* PROMPT
Among the records below, which lines contain the string "notre"? Report them.

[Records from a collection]
************
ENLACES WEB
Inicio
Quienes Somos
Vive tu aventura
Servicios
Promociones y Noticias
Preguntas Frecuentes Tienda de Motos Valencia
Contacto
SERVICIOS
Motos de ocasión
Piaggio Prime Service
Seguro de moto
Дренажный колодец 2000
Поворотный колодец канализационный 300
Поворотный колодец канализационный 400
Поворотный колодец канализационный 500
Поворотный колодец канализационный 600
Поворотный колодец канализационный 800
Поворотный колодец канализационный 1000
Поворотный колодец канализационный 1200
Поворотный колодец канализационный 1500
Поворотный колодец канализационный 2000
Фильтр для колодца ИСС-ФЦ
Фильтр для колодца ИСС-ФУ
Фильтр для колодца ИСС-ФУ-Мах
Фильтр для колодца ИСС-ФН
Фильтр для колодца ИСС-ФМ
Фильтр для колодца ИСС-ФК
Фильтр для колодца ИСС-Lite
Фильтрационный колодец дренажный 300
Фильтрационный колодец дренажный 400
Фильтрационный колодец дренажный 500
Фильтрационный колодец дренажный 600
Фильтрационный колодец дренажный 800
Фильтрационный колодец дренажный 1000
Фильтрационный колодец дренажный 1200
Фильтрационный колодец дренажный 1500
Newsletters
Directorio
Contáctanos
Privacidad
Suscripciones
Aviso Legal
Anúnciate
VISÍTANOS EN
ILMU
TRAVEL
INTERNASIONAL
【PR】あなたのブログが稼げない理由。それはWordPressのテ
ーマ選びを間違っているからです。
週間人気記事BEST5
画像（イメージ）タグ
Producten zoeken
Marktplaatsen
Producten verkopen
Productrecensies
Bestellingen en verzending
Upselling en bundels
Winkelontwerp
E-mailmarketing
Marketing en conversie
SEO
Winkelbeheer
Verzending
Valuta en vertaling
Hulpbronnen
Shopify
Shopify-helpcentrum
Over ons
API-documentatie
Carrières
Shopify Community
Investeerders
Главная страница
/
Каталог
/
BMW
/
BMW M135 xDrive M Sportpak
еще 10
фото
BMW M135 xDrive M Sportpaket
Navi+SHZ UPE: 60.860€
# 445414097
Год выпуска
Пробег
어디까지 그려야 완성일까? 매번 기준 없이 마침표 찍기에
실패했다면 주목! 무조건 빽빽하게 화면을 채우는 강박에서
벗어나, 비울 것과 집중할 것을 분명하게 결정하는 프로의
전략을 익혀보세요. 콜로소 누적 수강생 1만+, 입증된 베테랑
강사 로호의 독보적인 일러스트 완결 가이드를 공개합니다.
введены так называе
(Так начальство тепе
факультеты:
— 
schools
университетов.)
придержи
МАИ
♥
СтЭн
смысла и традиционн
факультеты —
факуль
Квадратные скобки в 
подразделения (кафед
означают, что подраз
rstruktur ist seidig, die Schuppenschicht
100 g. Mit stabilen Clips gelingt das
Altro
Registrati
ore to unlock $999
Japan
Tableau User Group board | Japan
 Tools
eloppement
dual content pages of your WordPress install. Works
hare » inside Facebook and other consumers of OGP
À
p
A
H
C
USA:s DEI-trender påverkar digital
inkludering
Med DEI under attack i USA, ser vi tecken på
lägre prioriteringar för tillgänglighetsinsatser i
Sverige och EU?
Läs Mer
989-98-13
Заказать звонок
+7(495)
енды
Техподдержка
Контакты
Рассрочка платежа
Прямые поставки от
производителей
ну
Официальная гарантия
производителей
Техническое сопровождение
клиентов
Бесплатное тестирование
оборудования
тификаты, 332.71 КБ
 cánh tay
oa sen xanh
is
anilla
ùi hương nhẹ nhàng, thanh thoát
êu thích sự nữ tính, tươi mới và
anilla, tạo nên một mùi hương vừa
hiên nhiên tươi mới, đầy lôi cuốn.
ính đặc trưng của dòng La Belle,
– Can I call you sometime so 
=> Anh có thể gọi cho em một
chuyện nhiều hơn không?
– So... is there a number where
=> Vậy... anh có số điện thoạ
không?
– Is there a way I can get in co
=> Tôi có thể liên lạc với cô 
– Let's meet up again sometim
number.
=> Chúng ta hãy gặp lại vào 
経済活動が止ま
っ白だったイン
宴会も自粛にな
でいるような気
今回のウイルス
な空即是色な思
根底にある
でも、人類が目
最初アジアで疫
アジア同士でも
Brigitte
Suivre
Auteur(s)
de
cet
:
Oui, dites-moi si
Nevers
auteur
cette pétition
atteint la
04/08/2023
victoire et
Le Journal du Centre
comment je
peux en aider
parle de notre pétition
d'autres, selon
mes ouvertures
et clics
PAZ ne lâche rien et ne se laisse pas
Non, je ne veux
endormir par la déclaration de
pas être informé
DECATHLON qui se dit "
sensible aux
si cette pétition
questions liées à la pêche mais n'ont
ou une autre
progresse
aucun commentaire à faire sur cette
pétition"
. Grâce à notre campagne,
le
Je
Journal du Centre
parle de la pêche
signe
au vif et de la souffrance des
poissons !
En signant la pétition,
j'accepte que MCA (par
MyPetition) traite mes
************
* THE ANSWER
parle de notre pétition
. Grâce à notre campagne,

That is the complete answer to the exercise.